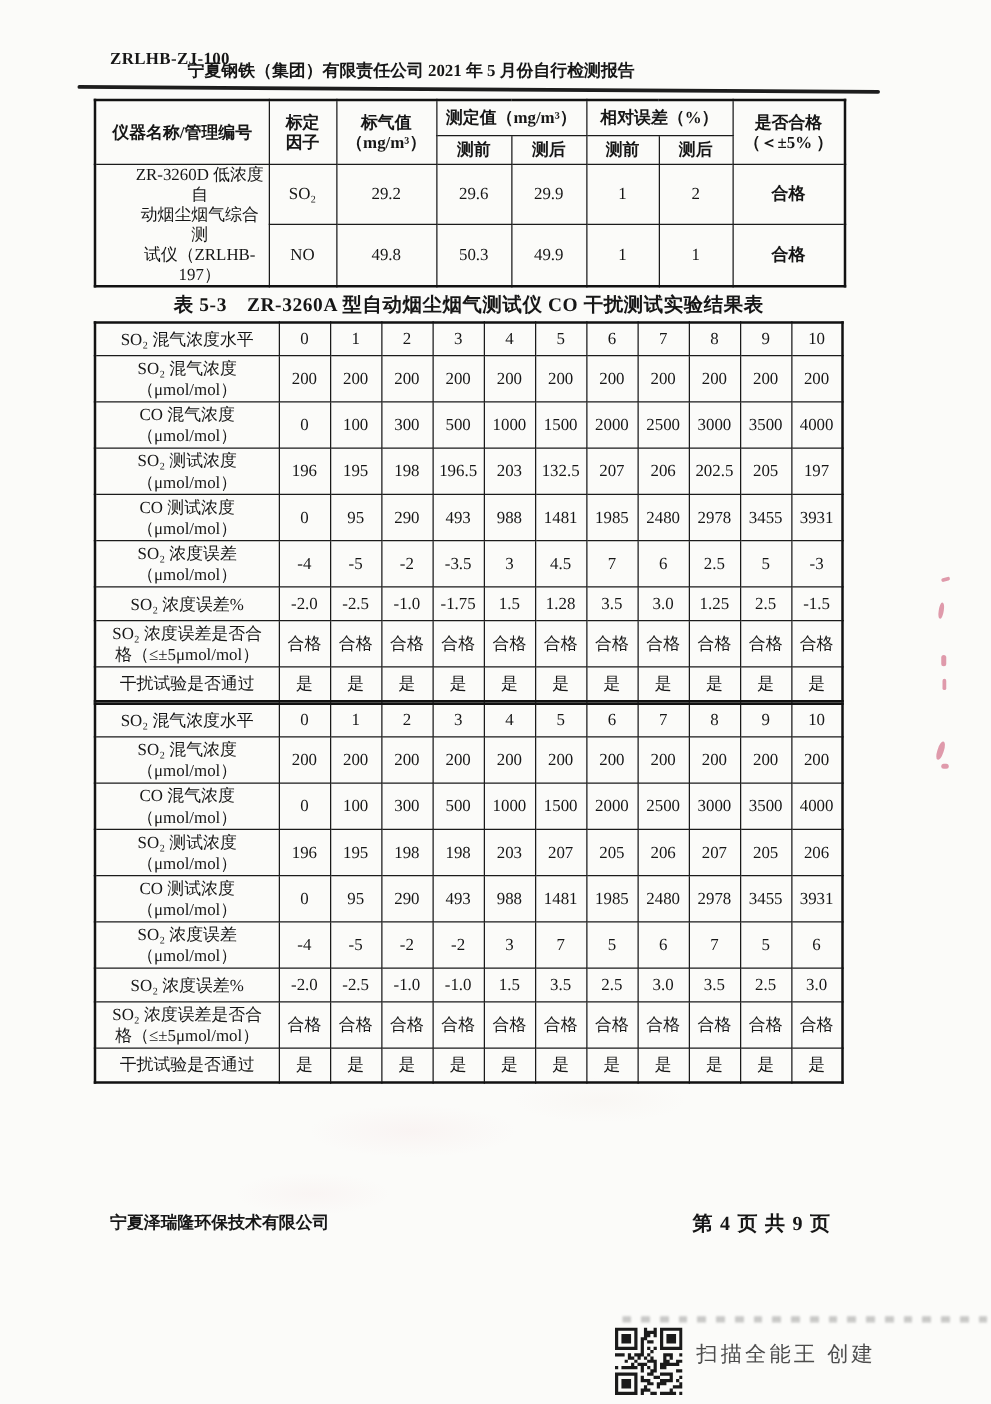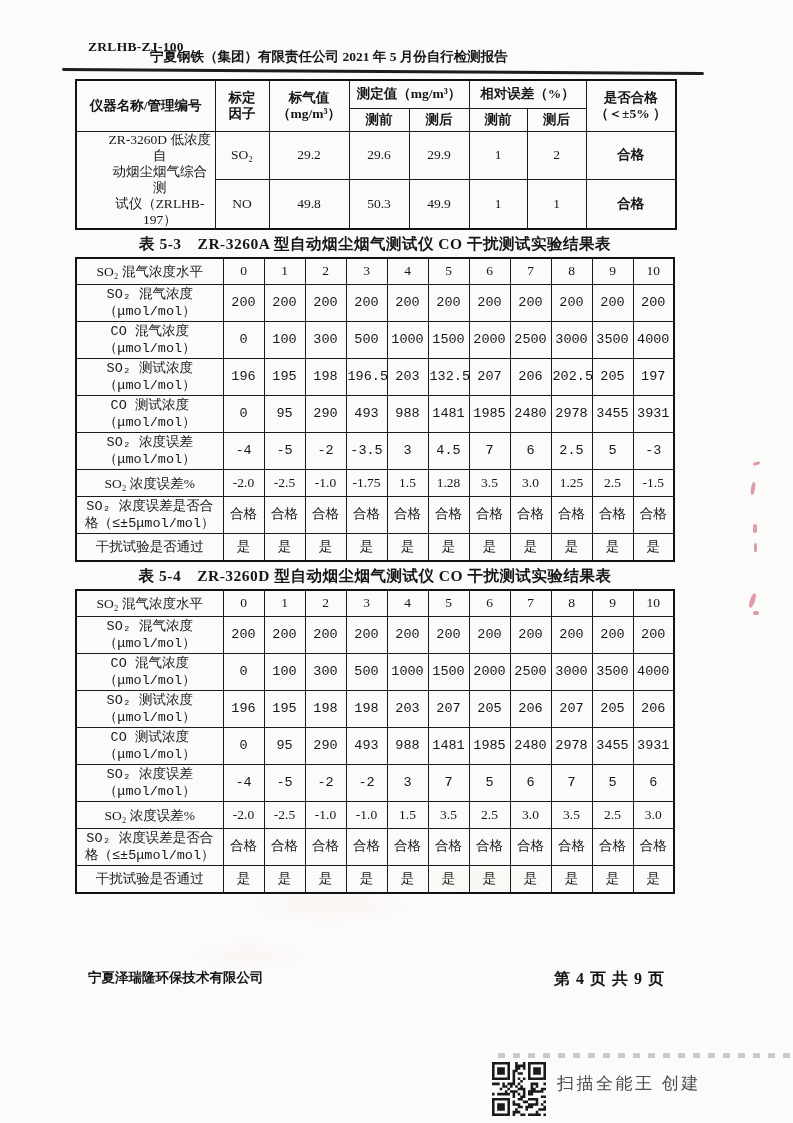--- a/index.html
+++ b/index.html
@@ -26,7 +26,7 @@
   .t52 .inst div{line-height:16px;padding-left:28px;}
   
   .grid tr.r1{height:27px;}
-  .grid tr.r2{height:37px;font-family:Liberation Mono, monospace;}
+  .grid tr.r2{height:37px;}
   .grid td.lbl div{line-height:17px;}
   
   .footer-left{position:absolute;top:969px;left:88px;font-weight:700;font-size:13.5px;}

**********

Could you output the lines above, exactly as written, from the one containing "-26,7 +26,7 @@" through the last, with both ends included and no others?

> **Solution for this exercise**
@@ -26,7 +26,7 @@
   .t52 .inst div{line-height:16px;padding-left:28px;}
   
   .grid tr.r1{height:27px;}
-  .grid tr.r2{height:37px;font-family:Liberation Mono, monospace;}
+  .grid tr.r2{height:37px;}
   .grid td.lbl div{line-height:17px;}
   
   .footer-left{position:absolute;top:969px;left:88px;font-weight:700;font-size:13.5px;}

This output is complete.